Our reserch programs are categorized into four major topics.
Artificial ribozymes
Ribozymes are RNAs which have catalytic activity. Since the discovery of ribozymes, the involvement of RNA as a central component in abiogenesis, the RNA world hypothesis, has been supported by many scientists. In the modern world, however, very few natural ribozymes exists and they are limited to RNA modifying reactions such as cleavage and ligation of RNA. It is possible that over the course of 4 billion years of evolution the catalytic activity of proteins was favored and thus ribozymes with more diverse functions were lost. With that possibly being the case, one of the themes of our lab is to artificially create a ribozyme with novel catalytic activity.
A representative example of this is our success with Flexizyme, a ribozyme which can catalyze the aminoacylation of tRNA with a wide range of natural and unnatural amino acids.

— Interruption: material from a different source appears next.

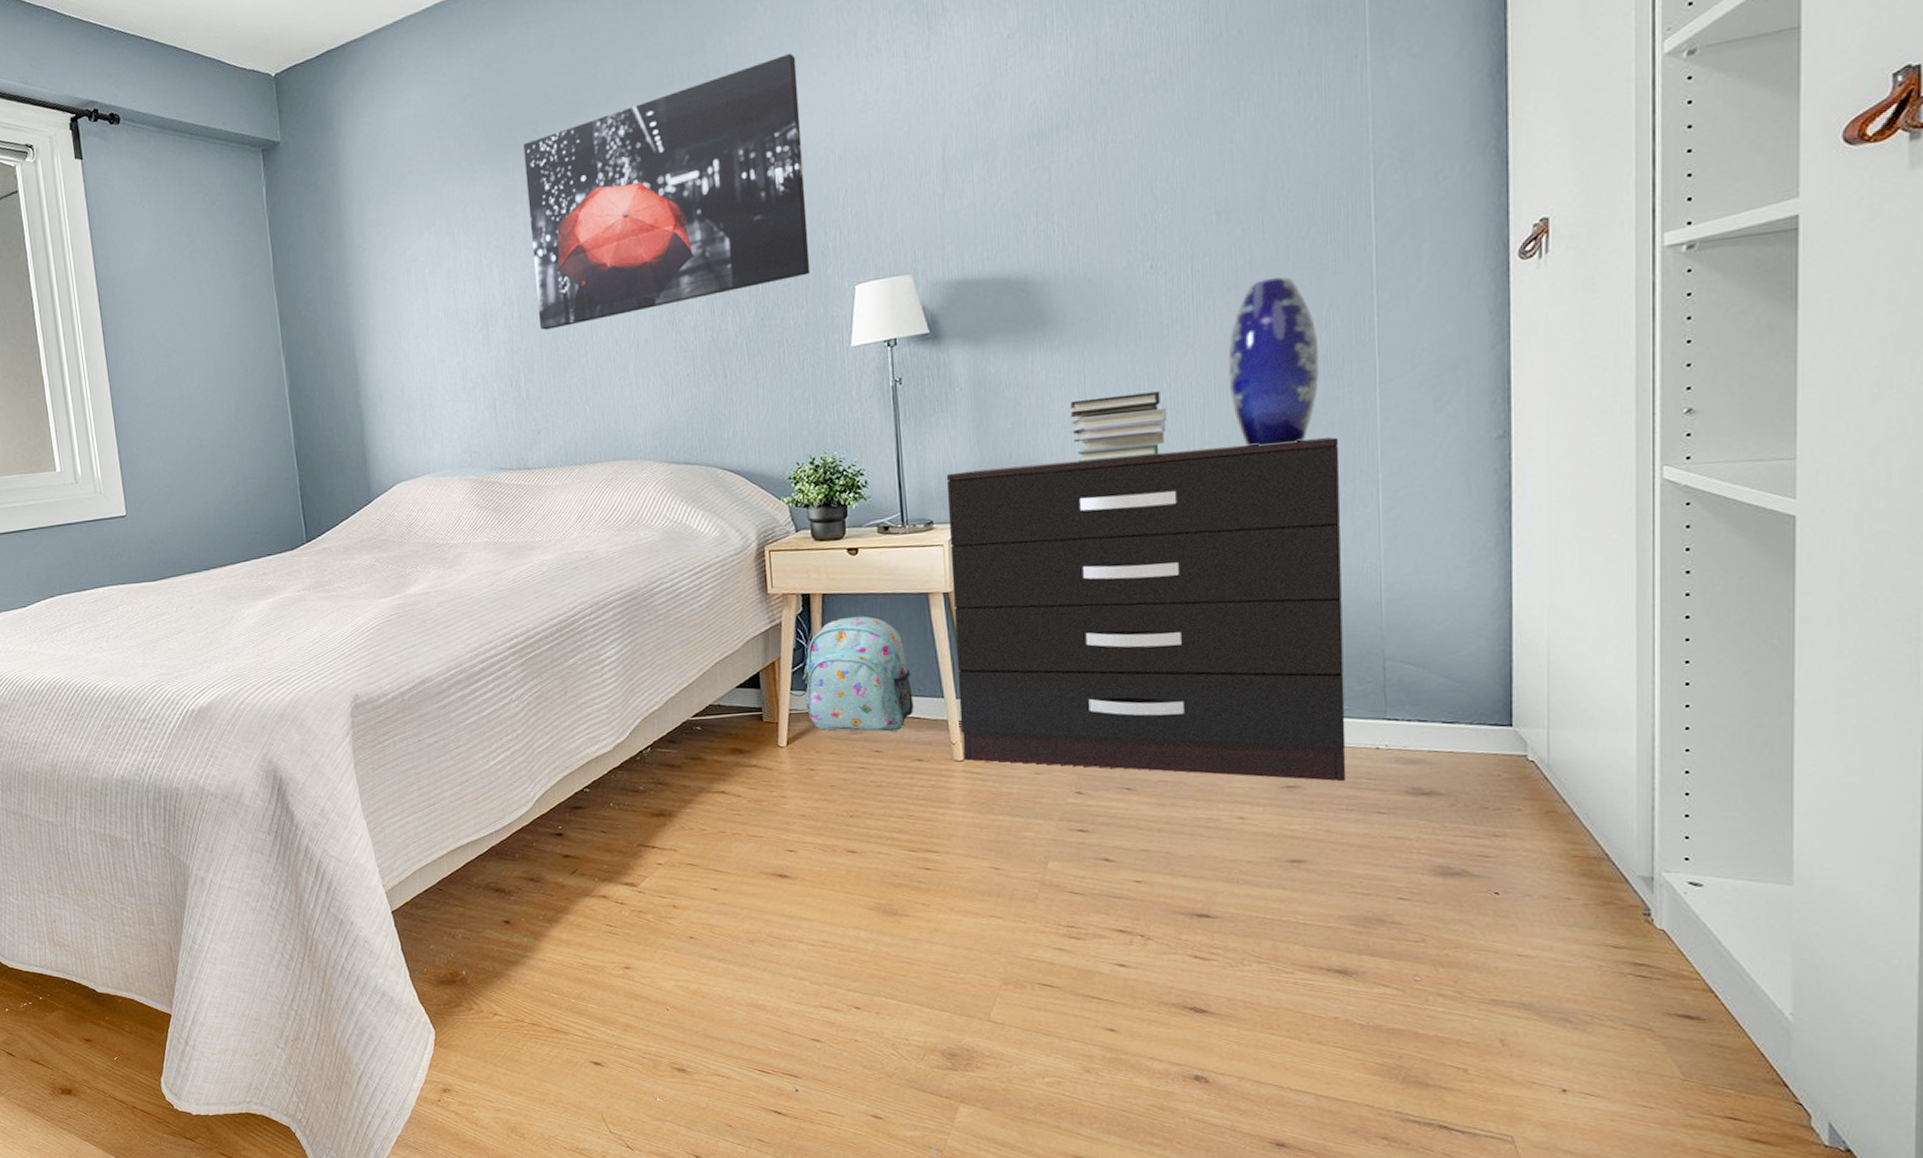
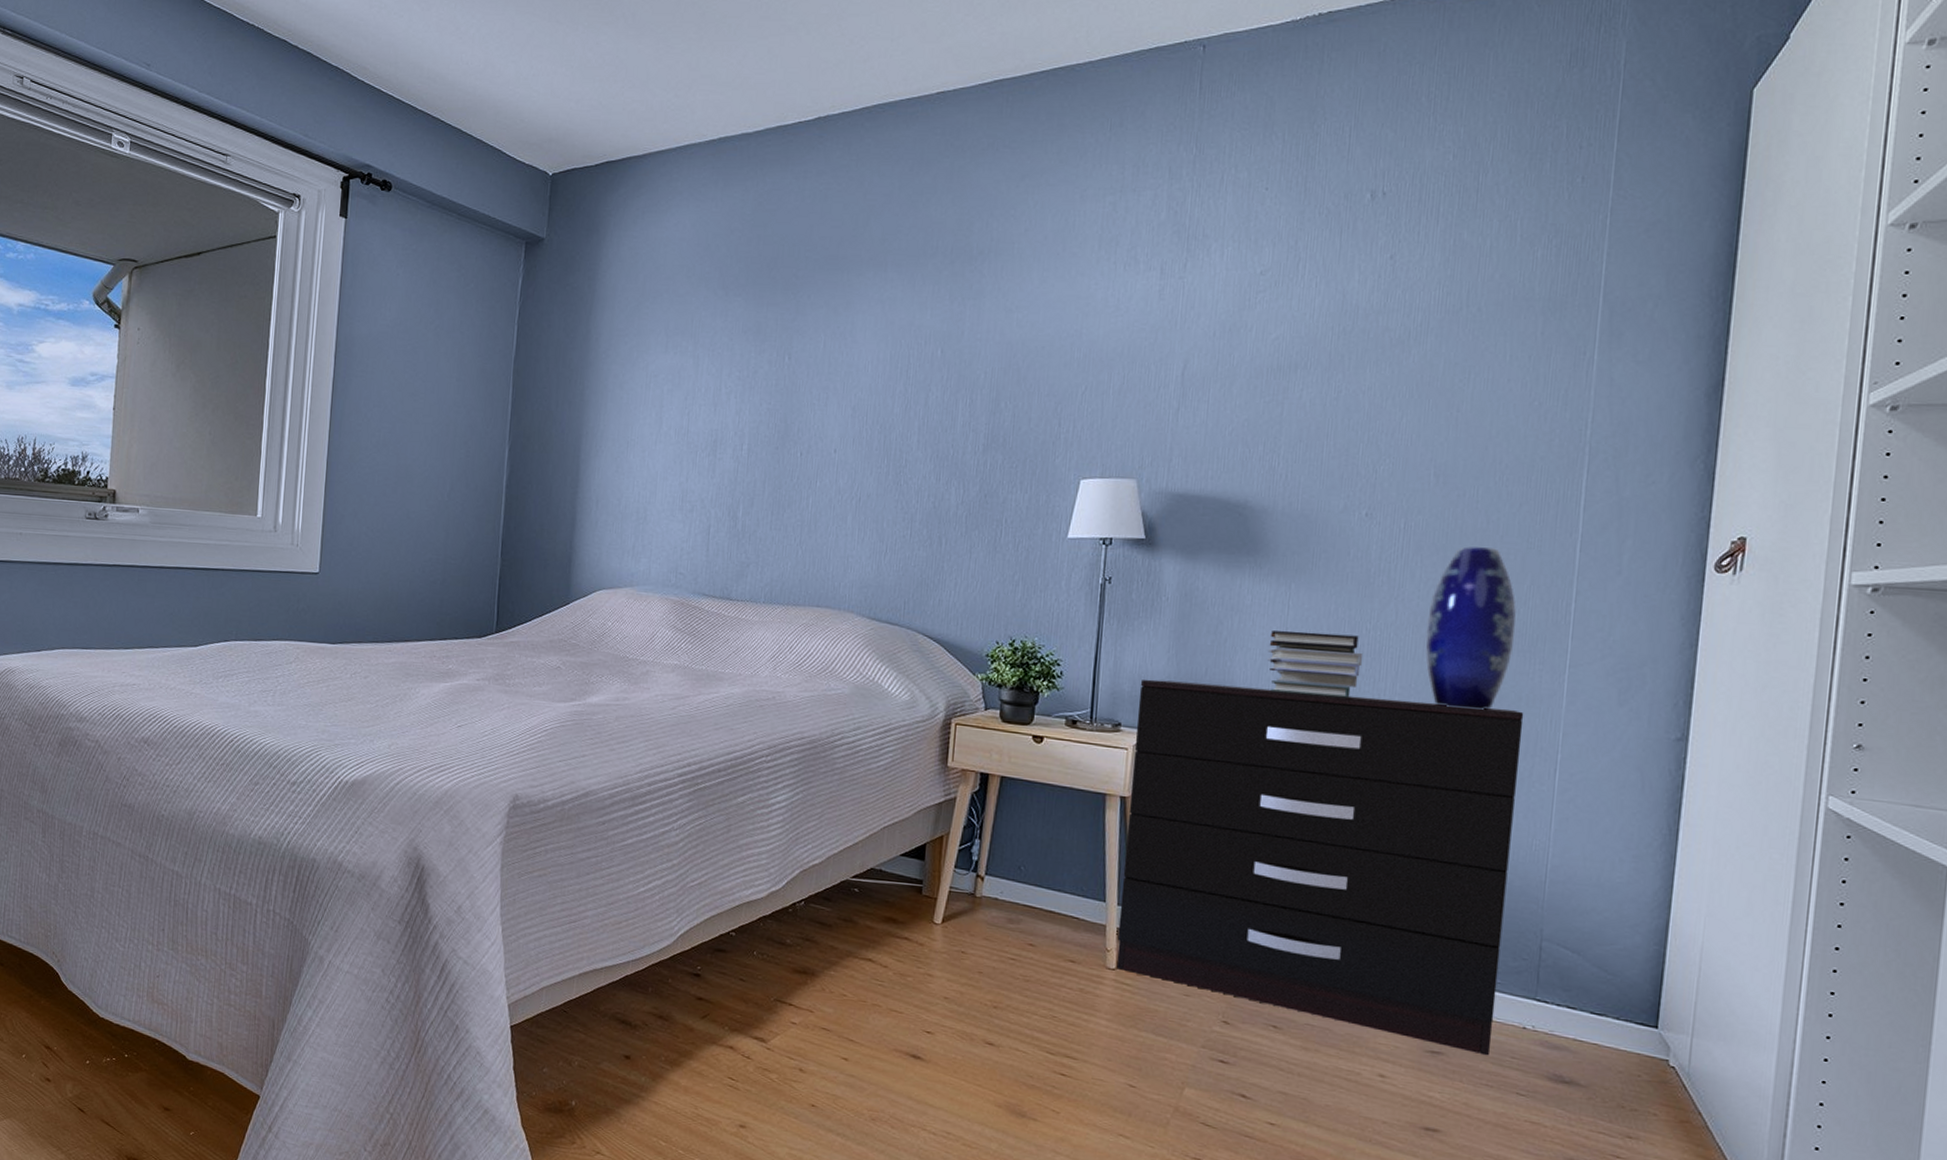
wall art: present [523,53,811,330] -> none [766,248,1057,468]
backpack: present [802,616,914,732] -> none [967,803,1077,928]

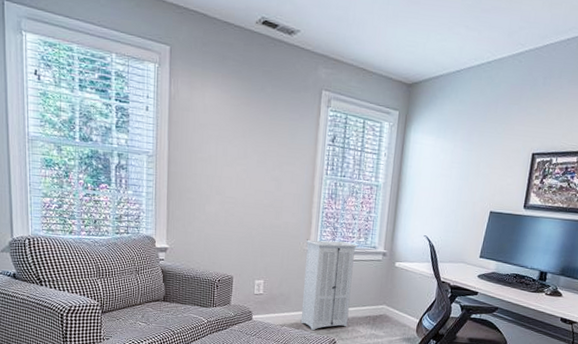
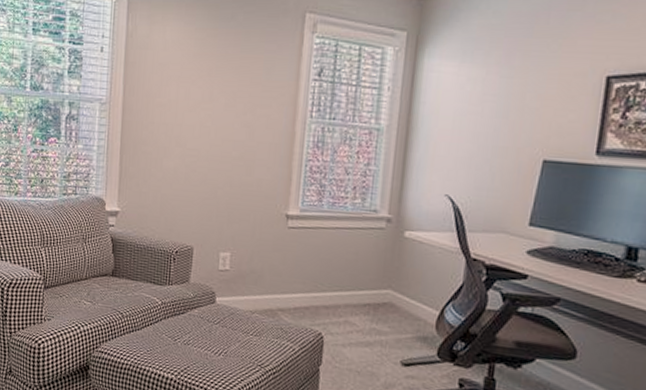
storage cabinet: present [300,239,359,331] -> none [276,200,353,321]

Genetic code reprogramming
Genetic code reprogramming is a concept of using translation machinery to synthesize polypeptides with the freedom of incorporating various non-proteinogenic amino acids. By utilizing the aforementioned synthetic ribozyme (Flexizyme), tRNAs can be quickly and effortlessly aminoacylated with non-proteinogenic amino acids. The establishment of this technology has made it possible to reassign existing codons with desired non-proteinogenic amino acids such as N-methyl and D- amino acids, which have previously been challenging to incorporate. Currently, we are actively pursuing the development of a further improved “next generation” genetic code reprogramming technology.
Ribosomal synthesis of nonstandard peptides
Peptides isolated as natural products are frequently found to contain non-proteinogenic amino acids as well as bearing a macrocyclic structure and are referred to as “nonstandard peptides”. Such nonstandard peptides generally have a high in vivo stability in addition to bioactivity and are very desirable pharmaceuticals. Until recently, the discovery of such pharmaceutical nonstandard peptides has been by chance and an efficient method of discovery has not been established due to limited availabilities of nonstandard peptide. However, by virtue of the aforementioned genetic code reprogramming technology, it is now possible to freely design and create nonstandard peptides. At present, we are concentrating our efforts into developing a system to make possible the ribosomal synthesis of nonstandard peptides with added complexity and pharmaceutical applicability.
Nonstandard peptide probes
The nonstandard peptide translation system introduced here has made possible the construction of nonstandard peptide libraries, which we have combined with in vitro mRNA display. The combination of the two technologies culminated to our exclusive in vitro selection system, which we refer to as the RaPID (Random nonstandard Peptide Integrated Discovery) system. Currently, we apply our RaPID system toward drug development projects with the intention of isolating nonstandard peptides against various pharmaceutical targets. In the near future, by establishing this system as a fundamental technology of next generation drug discovery as well as being the first nonstandard peptide drug discovery institution to originate from Japan, we aim to deliver many achievements to benefit society.